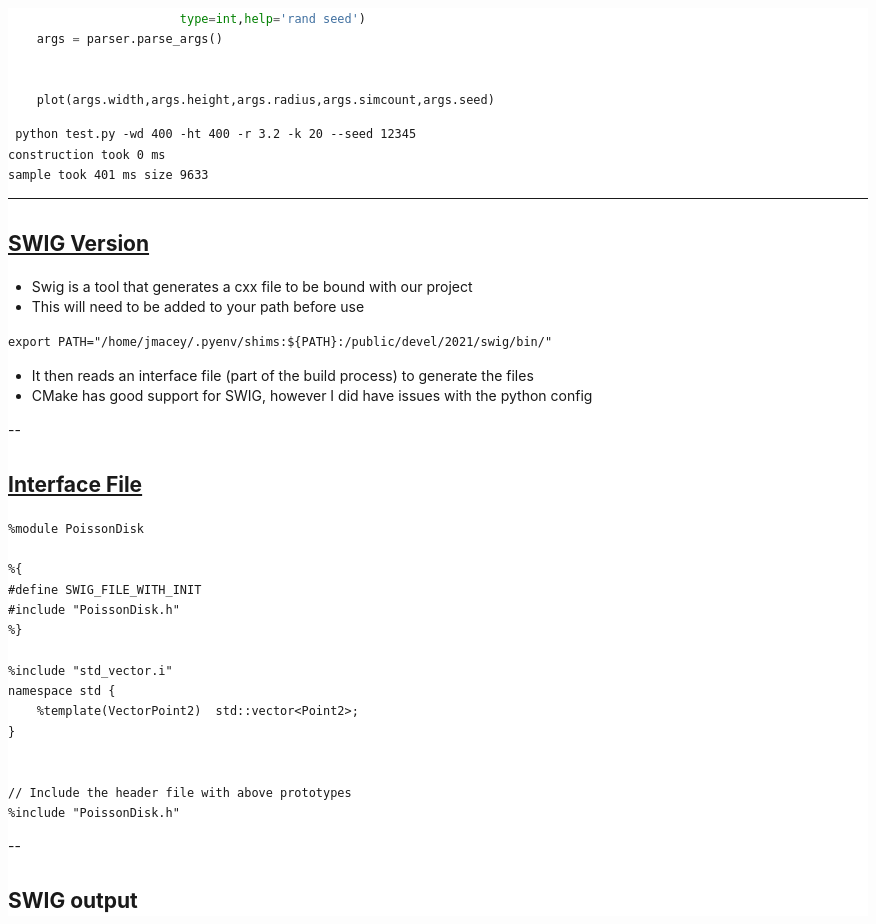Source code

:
 ```python
                        type=int,help='rand seed')
    args = parser.parse_args()


    plot(args.width,args.height,args.radius,args.simcount,args.seed)
```
```
 python test.py -wd 400 -ht 400 -r 3.2 -k 20 --seed 12345
construction took 0 ms
sample took 401 ms size 9633
```

---

## [SWIG Version](https://github.com/NCCA/PipelineAndTD/tree/main/Lecture3Python/DiskSampling/04Swig)

- Swig is a tool that generates a cxx file to be bound with our project
- This will need to be added to your path before use
```
export PATH="/home/jmacey/.pyenv/shims:${PATH}:/public/devel/2021/swig/bin/"
```
- It then reads an interface file (part of the build process) to generate the files
- CMake has good support for SWIG, however I did have issues with the python config

--

## [Interface File](https://github.com/NCCA/PipelineAndTD/blob/main/Lecture3Python/DiskSampling/04Swig/src/PoissonDisk.i)

```
%module PoissonDisk

%{
#define SWIG_FILE_WITH_INIT
#include "PoissonDisk.h"
%}

%include "std_vector.i"
namespace std {
    %template(VectorPoint2)  std::vector<Point2>;
}


// Include the header file with above prototypes
%include "PoissonDisk.h"

```

--

## SWIG output

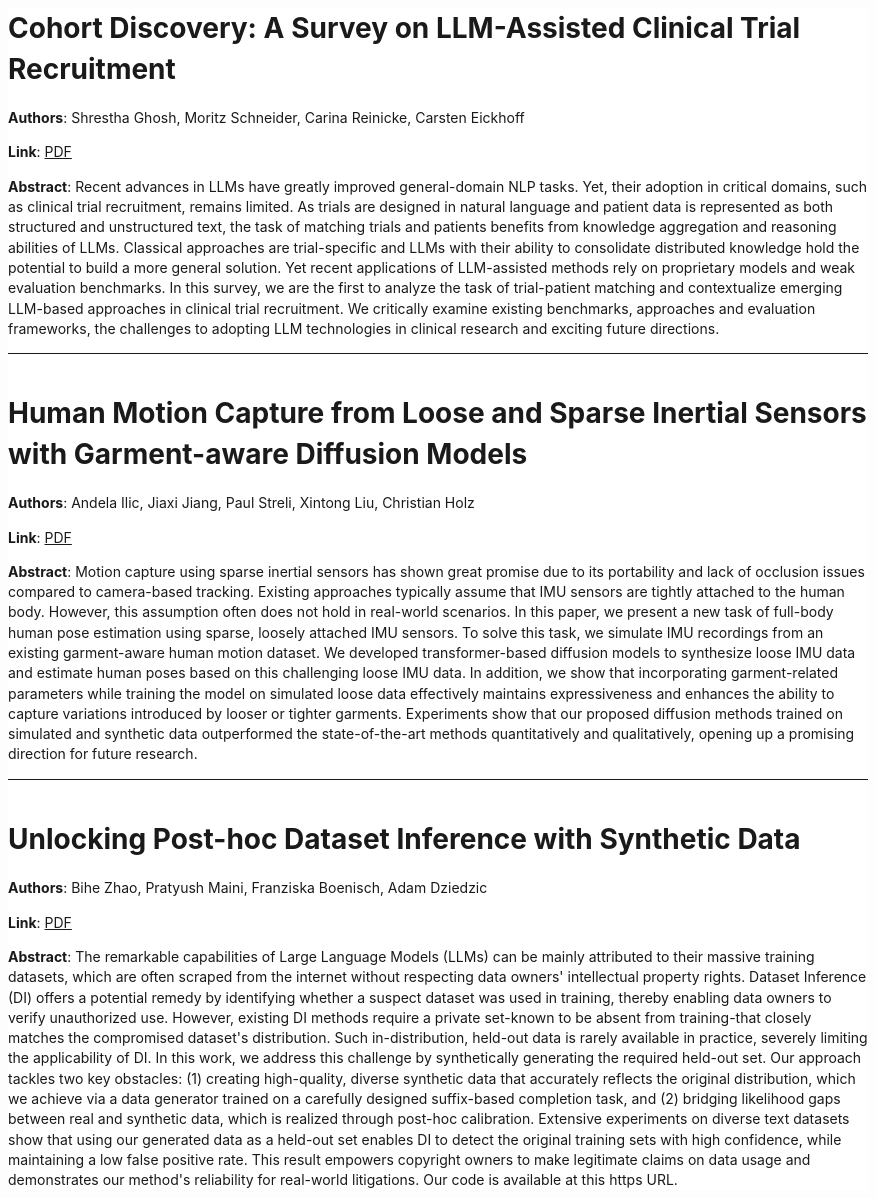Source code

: # Cohort Discovery: A Survey on LLM-Assisted Clinical Trial Recruitment 

**Authors**: Shrestha Ghosh, Moritz Schneider, Carina Reinicke, Carsten Eickhoff  

**Link**: [PDF](https://arxiv.org/pdf/2506.15301)  

**Abstract**: Recent advances in LLMs have greatly improved general-domain NLP tasks. Yet, their adoption in critical domains, such as clinical trial recruitment, remains limited. As trials are designed in natural language and patient data is represented as both structured and unstructured text, the task of matching trials and patients benefits from knowledge aggregation and reasoning abilities of LLMs. Classical approaches are trial-specific and LLMs with their ability to consolidate distributed knowledge hold the potential to build a more general solution. Yet recent applications of LLM-assisted methods rely on proprietary models and weak evaluation benchmarks. In this survey, we are the first to analyze the task of trial-patient matching and contextualize emerging LLM-based approaches in clinical trial recruitment. We critically examine existing benchmarks, approaches and evaluation frameworks, the challenges to adopting LLM technologies in clinical research and exciting future directions. 

---
# Human Motion Capture from Loose and Sparse Inertial Sensors with Garment-aware Diffusion Models 

**Authors**: Andela Ilic, Jiaxi Jiang, Paul Streli, Xintong Liu, Christian Holz  

**Link**: [PDF](https://arxiv.org/pdf/2506.15290)  

**Abstract**: Motion capture using sparse inertial sensors has shown great promise due to its portability and lack of occlusion issues compared to camera-based tracking. Existing approaches typically assume that IMU sensors are tightly attached to the human body. However, this assumption often does not hold in real-world scenarios. In this paper, we present a new task of full-body human pose estimation using sparse, loosely attached IMU sensors. To solve this task, we simulate IMU recordings from an existing garment-aware human motion dataset. We developed transformer-based diffusion models to synthesize loose IMU data and estimate human poses based on this challenging loose IMU data. In addition, we show that incorporating garment-related parameters while training the model on simulated loose data effectively maintains expressiveness and enhances the ability to capture variations introduced by looser or tighter garments. Experiments show that our proposed diffusion methods trained on simulated and synthetic data outperformed the state-of-the-art methods quantitatively and qualitatively, opening up a promising direction for future research. 

---
# Unlocking Post-hoc Dataset Inference with Synthetic Data 

**Authors**: Bihe Zhao, Pratyush Maini, Franziska Boenisch, Adam Dziedzic  

**Link**: [PDF](https://arxiv.org/pdf/2506.15271)  

**Abstract**: The remarkable capabilities of Large Language Models (LLMs) can be mainly attributed to their massive training datasets, which are often scraped from the internet without respecting data owners' intellectual property rights. Dataset Inference (DI) offers a potential remedy by identifying whether a suspect dataset was used in training, thereby enabling data owners to verify unauthorized use. However, existing DI methods require a private set-known to be absent from training-that closely matches the compromised dataset's distribution. Such in-distribution, held-out data is rarely available in practice, severely limiting the applicability of DI. In this work, we address this challenge by synthetically generating the required held-out set. Our approach tackles two key obstacles: (1) creating high-quality, diverse synthetic data that accurately reflects the original distribution, which we achieve via a data generator trained on a carefully designed suffix-based completion task, and (2) bridging likelihood gaps between real and synthetic data, which is realized through post-hoc calibration. Extensive experiments on diverse text datasets show that using our generated data as a held-out set enables DI to detect the original training sets with high confidence, while maintaining a low false positive rate. This result empowers copyright owners to make legitimate claims on data usage and demonstrates our method's reliability for real-world litigations. Our code is available at this https URL.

◆ **REQUIRED WORK**: Say how many lines above contain the string "args", writing only the number.

◆ **SOLUTION FOR THIS TASK**: 2